> FRAGMENTO DEL TEXTO:
□ □ □ □ □ □ □

Leocadia y sus hermanos quedaron huérfanos de madre, rechazados por la madrastra. Leocadia fue acogida por su tía, Juana Galarza, cuya hija, Gumersinda Goicoechea Galarza, se casó con Javier Goya, hijo del pintor. Los biógrafos del artista aventuran, con alto grado de probabilidad, que Goya y Leocadia pudieron conocerse el día de la boda del hijo de él con la prima de ella, cuando el pintor tenía 59 años, y ella 16. La relación que iniciaron a partir de ese día es desconocida. A los 18 años, ella se casó con un joyero judío alemán con taller en Madrid. La novia aportaba una dote de 230.570 reales al matrimonio. Una cifra sustancial, pero no disponía de mandato sobre ella, sino que la entregaba al marido. Tuvo dos hijos, Joaquín y Guillermo, antes de que el marido, Isidro, la denunciara por “infidencia, trato ilícito y mala conducta; agregándose un genio altanero y amenazador”.
En la acusación, él evitaba el adulterio, pero no ahorraba en otros improperios. En 1814 nació Rosario Weiss Zorrilla. La paternidad biológica de la niña ha gravitado sobre la duda de si se atribuía al joyero o al pintor, viudo. El joyero estaba al borde de la ruina. La dote matrimonial de ella había desaparecido. Leocadia buscó trabajo o cobijo de casera junto al artista, quien había adquirido la Quinta del Sordo por 60.000 reales. Una cómoda y amplia casa de campo fuera de Madrid que había pertenecido a un sordo y, por el albur, la compró otro sordo. Goya era el pintor favorito de la Corte. El invasor José I le concedió la Orden Real de España, la cual lo tachó de afrancesado y le perjudicó a la salida de los franceses. Tuvo que someterse al proceso de purificación “con tacha”. En el expediente dice que nunca usó la Orden Real concedida por Pepe Botella. En 1815 quedó purificado, su nombre incluido en la lista de “empleados patriotas”.

□ □ □ □ □ □ □

> MATERIAL PROPORCIONADO:
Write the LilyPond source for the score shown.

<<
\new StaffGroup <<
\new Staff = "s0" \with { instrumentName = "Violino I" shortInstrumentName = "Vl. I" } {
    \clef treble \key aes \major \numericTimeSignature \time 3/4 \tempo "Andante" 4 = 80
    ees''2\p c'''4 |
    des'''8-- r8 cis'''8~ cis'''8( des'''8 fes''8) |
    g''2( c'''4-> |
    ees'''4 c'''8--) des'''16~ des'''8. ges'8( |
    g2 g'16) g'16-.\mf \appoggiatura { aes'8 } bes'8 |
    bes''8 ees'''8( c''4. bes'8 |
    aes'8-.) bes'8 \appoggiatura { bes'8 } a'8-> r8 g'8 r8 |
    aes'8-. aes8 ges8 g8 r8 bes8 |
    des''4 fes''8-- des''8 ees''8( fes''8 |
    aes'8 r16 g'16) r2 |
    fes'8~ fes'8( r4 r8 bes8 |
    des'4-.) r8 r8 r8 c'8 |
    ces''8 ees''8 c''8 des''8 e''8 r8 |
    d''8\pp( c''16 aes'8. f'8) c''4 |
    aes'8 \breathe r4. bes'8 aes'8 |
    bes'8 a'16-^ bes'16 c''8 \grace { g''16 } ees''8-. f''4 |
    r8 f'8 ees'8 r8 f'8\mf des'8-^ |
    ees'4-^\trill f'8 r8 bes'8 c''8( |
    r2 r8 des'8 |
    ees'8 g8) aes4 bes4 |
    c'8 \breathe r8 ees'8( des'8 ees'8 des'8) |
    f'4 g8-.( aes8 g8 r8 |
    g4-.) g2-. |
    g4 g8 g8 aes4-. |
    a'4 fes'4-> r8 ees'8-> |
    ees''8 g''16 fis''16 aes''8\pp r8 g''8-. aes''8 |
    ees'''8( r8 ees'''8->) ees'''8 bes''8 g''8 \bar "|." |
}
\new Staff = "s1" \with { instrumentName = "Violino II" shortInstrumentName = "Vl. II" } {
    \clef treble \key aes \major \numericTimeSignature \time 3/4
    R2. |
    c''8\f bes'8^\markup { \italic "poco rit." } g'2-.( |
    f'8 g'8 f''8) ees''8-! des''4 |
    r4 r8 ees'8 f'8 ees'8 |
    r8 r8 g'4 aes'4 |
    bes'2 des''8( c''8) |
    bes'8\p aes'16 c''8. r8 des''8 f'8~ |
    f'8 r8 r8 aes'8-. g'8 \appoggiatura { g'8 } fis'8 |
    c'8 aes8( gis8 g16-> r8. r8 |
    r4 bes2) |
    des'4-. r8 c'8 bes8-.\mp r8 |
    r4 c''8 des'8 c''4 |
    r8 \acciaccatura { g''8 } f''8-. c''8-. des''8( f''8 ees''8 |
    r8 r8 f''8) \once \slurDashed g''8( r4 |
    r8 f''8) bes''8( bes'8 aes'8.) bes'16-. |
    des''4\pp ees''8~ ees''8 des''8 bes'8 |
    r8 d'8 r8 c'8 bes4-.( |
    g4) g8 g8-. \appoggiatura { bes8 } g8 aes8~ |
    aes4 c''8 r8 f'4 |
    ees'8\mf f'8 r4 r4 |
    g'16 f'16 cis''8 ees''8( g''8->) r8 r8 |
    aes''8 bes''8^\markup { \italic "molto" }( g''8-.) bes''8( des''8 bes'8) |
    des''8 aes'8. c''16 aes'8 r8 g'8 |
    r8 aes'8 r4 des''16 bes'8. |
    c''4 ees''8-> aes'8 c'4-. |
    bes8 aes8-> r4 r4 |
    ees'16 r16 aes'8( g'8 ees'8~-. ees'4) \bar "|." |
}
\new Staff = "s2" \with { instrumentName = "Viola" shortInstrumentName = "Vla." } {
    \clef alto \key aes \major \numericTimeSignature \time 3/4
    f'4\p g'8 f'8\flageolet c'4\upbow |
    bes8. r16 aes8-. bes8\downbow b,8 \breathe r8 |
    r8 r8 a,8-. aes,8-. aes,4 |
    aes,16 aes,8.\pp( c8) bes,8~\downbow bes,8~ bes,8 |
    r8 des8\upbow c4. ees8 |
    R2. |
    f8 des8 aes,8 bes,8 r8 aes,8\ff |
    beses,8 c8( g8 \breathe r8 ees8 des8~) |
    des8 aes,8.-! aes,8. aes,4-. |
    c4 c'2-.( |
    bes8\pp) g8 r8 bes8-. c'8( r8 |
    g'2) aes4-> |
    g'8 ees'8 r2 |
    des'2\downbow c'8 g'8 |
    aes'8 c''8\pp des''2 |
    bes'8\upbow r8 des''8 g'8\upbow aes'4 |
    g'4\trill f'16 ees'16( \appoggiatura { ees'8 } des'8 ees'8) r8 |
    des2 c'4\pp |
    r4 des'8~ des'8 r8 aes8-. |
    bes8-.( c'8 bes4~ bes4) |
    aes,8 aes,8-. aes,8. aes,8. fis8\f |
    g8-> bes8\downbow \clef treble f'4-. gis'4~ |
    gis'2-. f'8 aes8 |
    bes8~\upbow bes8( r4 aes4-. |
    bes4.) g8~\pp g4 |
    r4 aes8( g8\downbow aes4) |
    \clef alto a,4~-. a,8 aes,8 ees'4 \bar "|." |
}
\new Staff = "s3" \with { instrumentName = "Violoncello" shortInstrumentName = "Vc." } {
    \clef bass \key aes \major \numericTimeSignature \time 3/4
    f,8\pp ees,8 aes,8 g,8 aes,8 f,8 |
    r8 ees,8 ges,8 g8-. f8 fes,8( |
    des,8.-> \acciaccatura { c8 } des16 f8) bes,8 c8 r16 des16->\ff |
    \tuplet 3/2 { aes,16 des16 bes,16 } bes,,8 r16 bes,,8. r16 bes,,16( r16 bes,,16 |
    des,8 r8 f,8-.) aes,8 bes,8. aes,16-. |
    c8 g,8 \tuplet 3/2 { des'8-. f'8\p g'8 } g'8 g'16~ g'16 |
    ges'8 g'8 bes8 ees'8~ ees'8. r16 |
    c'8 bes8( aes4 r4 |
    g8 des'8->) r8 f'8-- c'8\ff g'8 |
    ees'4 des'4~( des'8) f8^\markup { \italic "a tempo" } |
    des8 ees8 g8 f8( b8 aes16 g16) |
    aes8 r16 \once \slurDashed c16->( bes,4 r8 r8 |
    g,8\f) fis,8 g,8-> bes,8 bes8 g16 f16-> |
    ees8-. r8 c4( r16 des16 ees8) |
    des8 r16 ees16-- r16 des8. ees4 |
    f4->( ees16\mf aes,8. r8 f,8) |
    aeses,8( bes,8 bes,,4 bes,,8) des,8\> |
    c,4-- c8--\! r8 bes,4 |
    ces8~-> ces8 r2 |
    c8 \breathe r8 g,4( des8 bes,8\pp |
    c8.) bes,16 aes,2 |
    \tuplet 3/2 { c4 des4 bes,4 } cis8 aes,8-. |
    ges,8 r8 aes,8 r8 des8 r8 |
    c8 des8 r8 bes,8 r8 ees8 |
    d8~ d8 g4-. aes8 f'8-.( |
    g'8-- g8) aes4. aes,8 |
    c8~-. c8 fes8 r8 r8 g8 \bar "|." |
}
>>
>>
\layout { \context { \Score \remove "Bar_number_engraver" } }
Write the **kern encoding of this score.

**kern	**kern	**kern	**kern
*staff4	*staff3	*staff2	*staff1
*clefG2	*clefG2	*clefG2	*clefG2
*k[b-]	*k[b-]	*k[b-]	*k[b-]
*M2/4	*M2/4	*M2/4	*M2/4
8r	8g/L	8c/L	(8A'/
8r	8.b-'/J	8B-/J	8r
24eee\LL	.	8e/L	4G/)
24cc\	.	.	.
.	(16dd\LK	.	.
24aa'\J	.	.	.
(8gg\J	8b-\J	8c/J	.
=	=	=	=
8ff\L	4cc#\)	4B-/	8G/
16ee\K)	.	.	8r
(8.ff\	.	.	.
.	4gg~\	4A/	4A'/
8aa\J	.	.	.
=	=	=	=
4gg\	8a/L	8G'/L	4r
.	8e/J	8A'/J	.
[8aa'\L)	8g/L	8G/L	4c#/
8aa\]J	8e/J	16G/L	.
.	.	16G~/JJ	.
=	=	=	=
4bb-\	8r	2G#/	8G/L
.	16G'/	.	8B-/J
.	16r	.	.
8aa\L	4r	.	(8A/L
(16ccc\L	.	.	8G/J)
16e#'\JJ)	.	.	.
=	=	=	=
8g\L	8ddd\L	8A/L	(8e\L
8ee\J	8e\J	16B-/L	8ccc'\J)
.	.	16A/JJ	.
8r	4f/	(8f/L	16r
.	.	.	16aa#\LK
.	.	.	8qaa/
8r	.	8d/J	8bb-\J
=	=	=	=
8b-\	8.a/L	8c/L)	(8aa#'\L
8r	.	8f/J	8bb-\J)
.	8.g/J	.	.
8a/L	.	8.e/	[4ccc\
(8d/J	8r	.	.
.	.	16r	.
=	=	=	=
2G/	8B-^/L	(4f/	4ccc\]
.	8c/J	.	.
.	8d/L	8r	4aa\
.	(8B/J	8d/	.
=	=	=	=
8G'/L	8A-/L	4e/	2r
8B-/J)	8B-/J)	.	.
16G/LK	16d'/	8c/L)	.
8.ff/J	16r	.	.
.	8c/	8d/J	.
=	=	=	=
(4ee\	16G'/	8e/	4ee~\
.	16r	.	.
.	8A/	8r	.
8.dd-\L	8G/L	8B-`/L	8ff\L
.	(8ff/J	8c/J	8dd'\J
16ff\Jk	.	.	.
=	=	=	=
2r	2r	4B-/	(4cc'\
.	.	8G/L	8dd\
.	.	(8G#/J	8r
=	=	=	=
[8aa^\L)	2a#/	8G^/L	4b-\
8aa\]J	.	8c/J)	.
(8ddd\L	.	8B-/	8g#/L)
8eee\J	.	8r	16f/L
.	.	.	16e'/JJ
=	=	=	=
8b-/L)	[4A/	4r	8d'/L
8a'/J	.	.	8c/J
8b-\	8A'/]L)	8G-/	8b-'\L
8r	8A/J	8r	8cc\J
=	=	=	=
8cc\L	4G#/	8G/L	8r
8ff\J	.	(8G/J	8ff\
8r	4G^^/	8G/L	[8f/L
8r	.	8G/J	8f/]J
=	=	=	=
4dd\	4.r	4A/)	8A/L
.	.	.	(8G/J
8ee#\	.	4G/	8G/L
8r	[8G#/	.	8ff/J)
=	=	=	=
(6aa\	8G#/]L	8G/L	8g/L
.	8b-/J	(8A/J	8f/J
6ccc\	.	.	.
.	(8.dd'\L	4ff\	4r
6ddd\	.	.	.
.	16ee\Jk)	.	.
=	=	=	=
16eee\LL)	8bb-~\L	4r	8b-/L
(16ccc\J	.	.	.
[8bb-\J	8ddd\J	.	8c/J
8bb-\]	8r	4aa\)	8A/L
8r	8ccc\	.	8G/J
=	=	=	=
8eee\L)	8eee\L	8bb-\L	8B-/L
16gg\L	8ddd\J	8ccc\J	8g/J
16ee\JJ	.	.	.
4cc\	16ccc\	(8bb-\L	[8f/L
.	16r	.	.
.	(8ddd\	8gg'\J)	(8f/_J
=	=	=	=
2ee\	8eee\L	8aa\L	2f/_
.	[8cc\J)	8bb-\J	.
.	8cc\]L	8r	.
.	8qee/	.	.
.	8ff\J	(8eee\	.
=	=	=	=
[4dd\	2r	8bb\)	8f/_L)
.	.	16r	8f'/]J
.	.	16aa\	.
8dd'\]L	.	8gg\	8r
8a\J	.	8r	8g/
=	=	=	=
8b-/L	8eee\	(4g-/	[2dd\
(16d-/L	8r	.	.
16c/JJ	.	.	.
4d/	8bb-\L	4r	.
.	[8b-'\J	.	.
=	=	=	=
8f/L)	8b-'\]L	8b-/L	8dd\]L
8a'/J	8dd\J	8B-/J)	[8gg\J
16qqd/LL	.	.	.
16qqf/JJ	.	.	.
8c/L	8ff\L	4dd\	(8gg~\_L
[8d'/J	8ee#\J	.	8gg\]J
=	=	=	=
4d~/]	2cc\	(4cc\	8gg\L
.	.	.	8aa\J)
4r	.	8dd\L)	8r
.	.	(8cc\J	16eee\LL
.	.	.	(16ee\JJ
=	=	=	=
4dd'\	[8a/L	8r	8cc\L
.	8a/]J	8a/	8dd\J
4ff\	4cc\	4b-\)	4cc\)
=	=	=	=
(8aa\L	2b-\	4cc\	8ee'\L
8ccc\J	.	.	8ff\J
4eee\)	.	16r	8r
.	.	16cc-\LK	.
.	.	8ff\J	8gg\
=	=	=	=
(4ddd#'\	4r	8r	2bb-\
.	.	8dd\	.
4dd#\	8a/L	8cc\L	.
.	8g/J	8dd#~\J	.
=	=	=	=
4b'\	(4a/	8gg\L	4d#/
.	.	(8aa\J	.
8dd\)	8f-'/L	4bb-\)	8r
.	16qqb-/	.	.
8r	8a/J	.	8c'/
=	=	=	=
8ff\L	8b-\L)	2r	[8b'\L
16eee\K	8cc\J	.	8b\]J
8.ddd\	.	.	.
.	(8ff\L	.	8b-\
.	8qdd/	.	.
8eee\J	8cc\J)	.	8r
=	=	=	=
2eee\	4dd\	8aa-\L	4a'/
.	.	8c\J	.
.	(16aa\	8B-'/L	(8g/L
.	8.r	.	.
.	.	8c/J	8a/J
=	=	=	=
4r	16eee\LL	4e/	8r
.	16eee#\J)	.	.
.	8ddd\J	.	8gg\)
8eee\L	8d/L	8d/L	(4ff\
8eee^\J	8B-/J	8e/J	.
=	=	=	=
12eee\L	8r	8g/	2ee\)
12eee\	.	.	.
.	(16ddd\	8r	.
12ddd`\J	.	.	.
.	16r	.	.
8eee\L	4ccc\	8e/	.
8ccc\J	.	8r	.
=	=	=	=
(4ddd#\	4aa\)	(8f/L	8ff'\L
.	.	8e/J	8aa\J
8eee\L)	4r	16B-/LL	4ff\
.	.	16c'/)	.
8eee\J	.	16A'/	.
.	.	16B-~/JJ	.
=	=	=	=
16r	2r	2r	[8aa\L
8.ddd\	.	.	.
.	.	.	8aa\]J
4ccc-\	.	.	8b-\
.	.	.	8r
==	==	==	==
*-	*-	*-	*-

□ □ □ □ □ □ □

> LA CONSIGNA: Retoma el texto sobre Goya y Leocadia desde el punto en que se interrumpe. Las líneas no intervienen en esto.

> RESULTADO DE LA TAREA:
En la Quinta del Sordo vive Goya con Leocadia y los dos hijos pequeños de ella. El papel de ama de llaves conviene a todos. El retratista tiene la salud quebrada; ella se ocupa de la casona. Además de pizpireta y madre, es también liberal y defensora de la Constitución de Cádiz, así que incorpora a su hijo Guillermo al Batallón de Niños en defensa del constitucionalismo. Denunciada por el marido, tachada por sus ideas políticas y con un hijo en el Batallón de Niños, la ficha de Leocadia es suficiente para ser perseguida por la Policía cuando finaliza el Trienio y vuelve la represión. Deciden exiliarse, por separado, aunque él no aparece como peligroso para el régimen de Fernando VII, a quien el artista escribe para que le conceda un pago mensual por el trabajo hecho en la Corte y un permiso para viajar a Francia a tomar las aguas curativas.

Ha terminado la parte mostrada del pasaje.